> Brief:
Reproduce the data below exactly as it appears, line for line, but leave out the pictures.

> Task data:
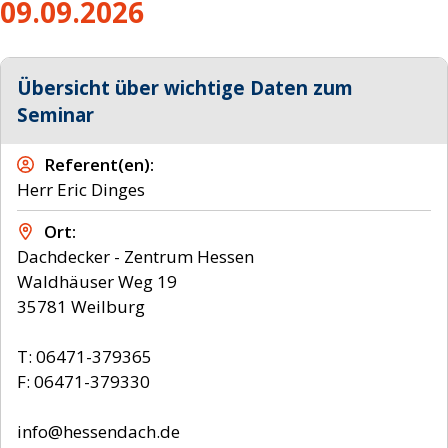
09.09.2026
Übersicht über wichtige Daten zum
Seminar
Referent(en)
Herr Eric Dinges
Ort
Dachdecker - Zentrum Hessen
Waldhäuser Weg 19
35781 Weilburg
T: 06471-379365
F: 06471-379330
info@hessendach.de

> Solution to the problem:
09.09.2026
Übersicht über wichtige Daten zum
Seminar
Referent(en)
Herr Eric Dinges
Ort
Dachdecker - Zentrum Hessen
Waldhäuser Weg 19
35781 Weilburg
T: 06471-379365
F: 06471-379330
info@hessendach.de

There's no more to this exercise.